Doğumdan ölüme kadar her hayatın her anında varlıklarını hissettiğimiz, bizi biz yapan değerli kadınlarımızın bu özel gününü yürekten kutlarım.
Günümüzden 159 yıl önce 8 Mart 1857 tarihinde New York’ta yaklaşık 40 bin dokuma işçisinin fazla çalıştırılmaları, çok düşük ücret almaları, çalışma ortamlarının düzgün olmaması, kadın işçilerin ücretleri ve çalışma şartlarının daha kötü olması, iş şartlarının iyileştirilmesi amacıyla greve başlaması sonucu 129 kadın işçinin fabrika binasında yanarak hayatını kaybetmesi, kadın hakları mücadelesinin simgesi olarak tarihe geçmiştir.
Birleşmiş Milletler Genel Kurulunun 16 Aralık 1977 tarihli toplantısında 8 Mart gününün “Dünya Kadınlar Günü” olarak kutlanmasına karar verilmiştir.
Ülkemizde ise 8 Mart Dünya Kadınlar Gününün kutlanması ilk kez 1921 yılında “Emekçi Kadınlar Günü” adıyla olmuştur.
8 Mart Günü kutlanmakla birlikte bugün dünyada ve Türkiye’de kadınlara yönelik yaşamsal sorunlar somut olarak çözüme kavuşmuş değildir.
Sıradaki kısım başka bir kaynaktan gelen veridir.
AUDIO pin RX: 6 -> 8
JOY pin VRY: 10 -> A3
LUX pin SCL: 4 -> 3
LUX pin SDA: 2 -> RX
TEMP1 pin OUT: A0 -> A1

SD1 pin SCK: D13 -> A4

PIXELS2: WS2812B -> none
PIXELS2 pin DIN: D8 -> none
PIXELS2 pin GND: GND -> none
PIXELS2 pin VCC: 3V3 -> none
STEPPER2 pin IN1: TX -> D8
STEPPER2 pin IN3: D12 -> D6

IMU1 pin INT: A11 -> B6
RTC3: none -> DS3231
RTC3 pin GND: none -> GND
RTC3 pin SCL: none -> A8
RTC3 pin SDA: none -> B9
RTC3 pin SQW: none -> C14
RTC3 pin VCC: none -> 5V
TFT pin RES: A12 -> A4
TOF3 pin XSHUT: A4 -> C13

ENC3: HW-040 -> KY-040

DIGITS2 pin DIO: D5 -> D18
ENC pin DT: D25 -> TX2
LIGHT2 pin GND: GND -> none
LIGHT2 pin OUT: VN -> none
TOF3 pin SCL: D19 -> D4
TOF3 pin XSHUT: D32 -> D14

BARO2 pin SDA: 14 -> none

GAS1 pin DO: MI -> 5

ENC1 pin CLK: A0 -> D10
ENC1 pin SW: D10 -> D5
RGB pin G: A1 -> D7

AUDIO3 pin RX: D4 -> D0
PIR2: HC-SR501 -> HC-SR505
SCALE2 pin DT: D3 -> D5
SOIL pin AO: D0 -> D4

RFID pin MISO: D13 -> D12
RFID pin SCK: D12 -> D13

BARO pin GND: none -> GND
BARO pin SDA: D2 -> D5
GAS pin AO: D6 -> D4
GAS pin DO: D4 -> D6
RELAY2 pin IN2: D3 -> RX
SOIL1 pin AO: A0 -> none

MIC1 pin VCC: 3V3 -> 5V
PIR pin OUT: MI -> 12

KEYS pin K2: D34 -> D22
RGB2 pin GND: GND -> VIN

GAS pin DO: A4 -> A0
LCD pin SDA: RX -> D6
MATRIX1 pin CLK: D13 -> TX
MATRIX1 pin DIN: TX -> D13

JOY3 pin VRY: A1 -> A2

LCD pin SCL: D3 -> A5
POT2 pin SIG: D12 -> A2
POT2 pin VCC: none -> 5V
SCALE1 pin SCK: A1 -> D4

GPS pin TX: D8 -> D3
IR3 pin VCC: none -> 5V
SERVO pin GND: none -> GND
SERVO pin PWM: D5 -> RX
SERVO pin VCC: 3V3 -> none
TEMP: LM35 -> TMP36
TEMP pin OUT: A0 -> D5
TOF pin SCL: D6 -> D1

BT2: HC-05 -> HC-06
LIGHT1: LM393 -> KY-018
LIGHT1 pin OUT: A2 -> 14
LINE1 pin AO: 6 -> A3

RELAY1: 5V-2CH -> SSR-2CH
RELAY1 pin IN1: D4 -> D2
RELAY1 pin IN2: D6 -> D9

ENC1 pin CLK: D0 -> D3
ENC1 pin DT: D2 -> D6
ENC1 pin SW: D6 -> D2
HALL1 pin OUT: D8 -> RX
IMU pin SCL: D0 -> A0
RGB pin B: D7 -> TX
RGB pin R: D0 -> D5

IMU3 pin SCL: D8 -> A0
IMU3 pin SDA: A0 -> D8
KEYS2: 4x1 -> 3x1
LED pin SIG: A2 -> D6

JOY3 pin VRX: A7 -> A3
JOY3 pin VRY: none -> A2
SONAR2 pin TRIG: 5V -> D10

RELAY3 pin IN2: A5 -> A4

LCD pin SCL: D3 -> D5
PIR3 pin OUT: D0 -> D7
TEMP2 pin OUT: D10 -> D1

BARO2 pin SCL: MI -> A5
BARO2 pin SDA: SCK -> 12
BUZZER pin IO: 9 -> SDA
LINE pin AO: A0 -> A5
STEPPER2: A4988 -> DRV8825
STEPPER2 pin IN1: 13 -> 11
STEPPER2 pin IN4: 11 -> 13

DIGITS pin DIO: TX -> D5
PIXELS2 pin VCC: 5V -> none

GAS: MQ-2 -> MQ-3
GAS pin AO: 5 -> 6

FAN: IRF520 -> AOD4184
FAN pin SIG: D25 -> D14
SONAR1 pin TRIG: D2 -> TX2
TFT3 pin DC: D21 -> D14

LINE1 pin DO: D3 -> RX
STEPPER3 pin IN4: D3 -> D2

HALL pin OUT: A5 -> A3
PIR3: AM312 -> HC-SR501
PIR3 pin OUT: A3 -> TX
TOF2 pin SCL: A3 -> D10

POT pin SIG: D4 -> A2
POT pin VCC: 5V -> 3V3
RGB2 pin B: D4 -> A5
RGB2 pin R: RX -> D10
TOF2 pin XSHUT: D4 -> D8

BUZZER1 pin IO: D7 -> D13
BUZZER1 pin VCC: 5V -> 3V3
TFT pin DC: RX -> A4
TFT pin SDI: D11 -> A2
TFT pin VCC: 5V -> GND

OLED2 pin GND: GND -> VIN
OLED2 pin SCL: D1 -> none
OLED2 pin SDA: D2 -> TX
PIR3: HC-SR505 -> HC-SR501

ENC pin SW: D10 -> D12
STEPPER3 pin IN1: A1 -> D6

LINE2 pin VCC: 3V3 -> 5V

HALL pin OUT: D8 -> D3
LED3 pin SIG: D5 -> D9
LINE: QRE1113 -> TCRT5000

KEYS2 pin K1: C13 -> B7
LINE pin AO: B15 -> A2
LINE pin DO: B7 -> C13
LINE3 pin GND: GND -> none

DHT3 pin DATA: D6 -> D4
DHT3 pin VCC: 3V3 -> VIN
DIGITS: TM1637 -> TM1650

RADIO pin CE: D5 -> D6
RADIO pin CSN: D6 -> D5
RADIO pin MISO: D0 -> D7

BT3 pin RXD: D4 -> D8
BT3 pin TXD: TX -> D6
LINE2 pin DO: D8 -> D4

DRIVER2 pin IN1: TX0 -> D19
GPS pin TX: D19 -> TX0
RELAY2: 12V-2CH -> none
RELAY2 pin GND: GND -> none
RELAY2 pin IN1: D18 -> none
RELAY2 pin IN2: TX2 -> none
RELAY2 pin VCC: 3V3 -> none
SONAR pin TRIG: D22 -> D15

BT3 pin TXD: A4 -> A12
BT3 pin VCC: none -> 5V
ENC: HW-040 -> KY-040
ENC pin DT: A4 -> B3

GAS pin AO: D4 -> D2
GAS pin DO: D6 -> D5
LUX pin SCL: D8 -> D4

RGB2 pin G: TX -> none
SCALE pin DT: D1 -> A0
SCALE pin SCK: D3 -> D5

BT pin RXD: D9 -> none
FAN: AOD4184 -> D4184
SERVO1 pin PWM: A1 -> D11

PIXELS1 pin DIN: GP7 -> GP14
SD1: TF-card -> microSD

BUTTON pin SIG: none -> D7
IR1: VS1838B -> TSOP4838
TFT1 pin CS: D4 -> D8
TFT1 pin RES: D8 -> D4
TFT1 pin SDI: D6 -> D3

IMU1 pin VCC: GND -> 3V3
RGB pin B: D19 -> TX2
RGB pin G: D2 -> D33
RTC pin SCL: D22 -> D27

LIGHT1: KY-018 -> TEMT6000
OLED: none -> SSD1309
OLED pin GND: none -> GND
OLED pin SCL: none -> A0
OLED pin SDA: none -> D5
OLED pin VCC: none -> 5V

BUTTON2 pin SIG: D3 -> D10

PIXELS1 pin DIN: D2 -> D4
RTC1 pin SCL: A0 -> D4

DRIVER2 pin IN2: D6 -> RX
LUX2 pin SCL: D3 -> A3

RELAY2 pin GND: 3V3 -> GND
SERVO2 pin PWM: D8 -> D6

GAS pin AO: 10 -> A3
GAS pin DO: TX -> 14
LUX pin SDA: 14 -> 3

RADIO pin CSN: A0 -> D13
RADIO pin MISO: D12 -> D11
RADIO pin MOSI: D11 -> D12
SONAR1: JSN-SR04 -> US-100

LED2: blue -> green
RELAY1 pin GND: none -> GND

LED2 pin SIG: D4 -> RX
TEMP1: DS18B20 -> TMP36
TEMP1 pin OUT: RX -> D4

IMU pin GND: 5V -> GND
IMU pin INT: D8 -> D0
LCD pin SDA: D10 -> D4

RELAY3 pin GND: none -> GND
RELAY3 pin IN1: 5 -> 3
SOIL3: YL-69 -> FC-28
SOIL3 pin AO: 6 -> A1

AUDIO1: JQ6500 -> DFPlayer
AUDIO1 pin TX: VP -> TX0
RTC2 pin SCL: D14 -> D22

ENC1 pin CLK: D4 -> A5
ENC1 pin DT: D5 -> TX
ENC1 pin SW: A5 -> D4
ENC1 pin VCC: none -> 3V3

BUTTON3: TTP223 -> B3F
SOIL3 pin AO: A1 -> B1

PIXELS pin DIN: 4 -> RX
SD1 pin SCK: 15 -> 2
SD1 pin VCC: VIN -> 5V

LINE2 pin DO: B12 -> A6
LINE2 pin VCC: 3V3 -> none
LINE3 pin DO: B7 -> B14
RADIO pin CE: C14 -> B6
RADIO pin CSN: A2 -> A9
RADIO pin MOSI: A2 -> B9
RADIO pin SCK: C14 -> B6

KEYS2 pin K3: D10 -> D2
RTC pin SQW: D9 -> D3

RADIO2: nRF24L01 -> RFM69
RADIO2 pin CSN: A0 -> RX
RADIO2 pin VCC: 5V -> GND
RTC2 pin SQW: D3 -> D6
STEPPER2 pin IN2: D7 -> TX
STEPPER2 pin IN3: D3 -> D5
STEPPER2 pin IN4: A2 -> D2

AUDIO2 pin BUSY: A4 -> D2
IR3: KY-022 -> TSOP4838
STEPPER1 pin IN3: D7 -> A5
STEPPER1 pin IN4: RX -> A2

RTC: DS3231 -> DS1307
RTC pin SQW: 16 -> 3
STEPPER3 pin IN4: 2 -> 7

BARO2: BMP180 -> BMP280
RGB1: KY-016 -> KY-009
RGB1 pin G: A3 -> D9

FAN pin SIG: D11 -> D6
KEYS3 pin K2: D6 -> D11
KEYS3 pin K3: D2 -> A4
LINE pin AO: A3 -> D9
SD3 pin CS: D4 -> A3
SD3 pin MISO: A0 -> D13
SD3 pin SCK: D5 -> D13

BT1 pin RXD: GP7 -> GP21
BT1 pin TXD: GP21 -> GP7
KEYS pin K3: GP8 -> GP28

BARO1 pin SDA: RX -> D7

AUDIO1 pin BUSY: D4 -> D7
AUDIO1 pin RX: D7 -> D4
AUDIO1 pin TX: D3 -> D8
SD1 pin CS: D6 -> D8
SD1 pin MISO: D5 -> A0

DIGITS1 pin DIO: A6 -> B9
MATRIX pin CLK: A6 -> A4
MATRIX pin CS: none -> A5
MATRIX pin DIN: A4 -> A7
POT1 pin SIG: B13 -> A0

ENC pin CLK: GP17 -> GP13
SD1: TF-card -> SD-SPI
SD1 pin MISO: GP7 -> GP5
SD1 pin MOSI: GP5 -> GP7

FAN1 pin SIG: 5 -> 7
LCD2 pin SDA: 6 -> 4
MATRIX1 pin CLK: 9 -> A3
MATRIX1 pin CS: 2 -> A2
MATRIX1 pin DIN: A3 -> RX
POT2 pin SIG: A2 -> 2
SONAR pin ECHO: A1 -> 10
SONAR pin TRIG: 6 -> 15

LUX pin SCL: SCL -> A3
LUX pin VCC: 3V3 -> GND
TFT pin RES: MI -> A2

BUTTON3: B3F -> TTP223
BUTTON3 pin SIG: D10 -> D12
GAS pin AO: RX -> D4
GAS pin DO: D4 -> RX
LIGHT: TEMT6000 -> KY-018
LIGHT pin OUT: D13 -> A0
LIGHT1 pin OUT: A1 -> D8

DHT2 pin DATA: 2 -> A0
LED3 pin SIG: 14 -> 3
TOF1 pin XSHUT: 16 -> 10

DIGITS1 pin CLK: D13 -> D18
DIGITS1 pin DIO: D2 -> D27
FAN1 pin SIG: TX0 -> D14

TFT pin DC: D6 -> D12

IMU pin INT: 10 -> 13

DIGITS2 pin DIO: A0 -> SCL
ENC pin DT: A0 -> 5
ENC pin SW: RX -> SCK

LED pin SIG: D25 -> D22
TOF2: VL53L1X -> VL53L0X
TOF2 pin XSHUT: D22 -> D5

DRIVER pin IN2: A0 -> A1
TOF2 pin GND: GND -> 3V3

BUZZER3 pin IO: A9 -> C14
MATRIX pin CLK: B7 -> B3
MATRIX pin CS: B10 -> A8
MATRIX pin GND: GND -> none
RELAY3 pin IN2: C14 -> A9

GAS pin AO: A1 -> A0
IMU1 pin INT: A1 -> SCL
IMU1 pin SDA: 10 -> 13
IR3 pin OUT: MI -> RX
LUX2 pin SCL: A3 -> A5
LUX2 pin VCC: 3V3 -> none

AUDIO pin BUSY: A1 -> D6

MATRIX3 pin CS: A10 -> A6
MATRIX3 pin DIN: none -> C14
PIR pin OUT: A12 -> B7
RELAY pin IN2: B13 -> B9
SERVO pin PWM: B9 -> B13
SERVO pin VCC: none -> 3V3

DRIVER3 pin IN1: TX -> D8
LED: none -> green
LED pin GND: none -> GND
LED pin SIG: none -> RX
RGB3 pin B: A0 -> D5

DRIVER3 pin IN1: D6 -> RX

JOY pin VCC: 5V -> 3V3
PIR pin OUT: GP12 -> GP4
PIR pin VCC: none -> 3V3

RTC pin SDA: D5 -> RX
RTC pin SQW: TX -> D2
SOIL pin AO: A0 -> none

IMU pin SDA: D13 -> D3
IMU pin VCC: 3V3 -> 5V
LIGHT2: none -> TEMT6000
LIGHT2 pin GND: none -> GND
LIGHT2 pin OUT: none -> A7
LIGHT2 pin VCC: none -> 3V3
Türk kültüründe, dinimizde ve milli tarihimizde kadına her daim değer verilmiştir. En eski Türk inancına göre, "Han ile Hatun" gök ile yerin evlatlarıdır. Kadının yeri yüce makam yedinci kat göktür.
Türklerde Kadın tek bereket kaynağıdır. Kendisine verilen bir takım haklardan dolayı hanların, hakanların, cengâverlerin önünde saygıyla eğildikleri bir şeref abidesidir. Eski Türk destanlarında kadın erkeğinin her daim yanında, erkeğinin güç ve ilham kaynağı kabul edilirdi.
Dinimizde Peygamber Efendimiz;
“Cennet annelerin ayakları altındadır” buyurmuştur.
Vedâ Haccı’ndaki meşhûr hutbesinde Peygamber (s.a.v.) Efendimiz: "Ey insanlar! Kadınlar hakkında Allâh’tan korkunuz! Sizin kadınlarınız üzerinde hakkınız vardır. Kadınlarınızın da sizin üzerinizde hakları vardır." buyurarak daha yedinci yüzyılda kadınların haklarını açıklamışlardır.
Milli mücadele yıllarında Erkeklerden kurulan ordunun hayat kaynaklarını kadınlarımız işletmiştir. Çift süren, tarlayı eken, kağnısı ve kucağındaki yavrusu ile yağmur demeyip, kış demeyip cephenin ihtiyaçlarını taşıyan hep onlar, hep o yüce, o fedakâr, o ilahi Anadolu kadını olmuştur. Cumhuriyet kadınlarla birlikte kurulmuştur. Cumhuriyetin ilanı ile kadına seçme seçilme hakkı ve medeni haklar verilmiştir.
Ulu Önder Atatürk ‘‘Bir toplum, bir millet erkek ve kadın denilen iki cins insandan meydana gelir. Mümkün müdür ki, bir toplumun yarısı topraklara zincirlerle bağlı kaldıkça, diğer kısmı göklere yükselebilsin!’’ diyerek inkılâpların ana felsefesini ve kadın hakları ve eğitimi konusunun önceliğini belirtmiştir.
Kadının sadece bir gün değil 365 gün hatırlandığı, kadına şiddetin olmadığı, eşit, müreffeh bir toplum dileğiyle hepinize saygılar sunarım.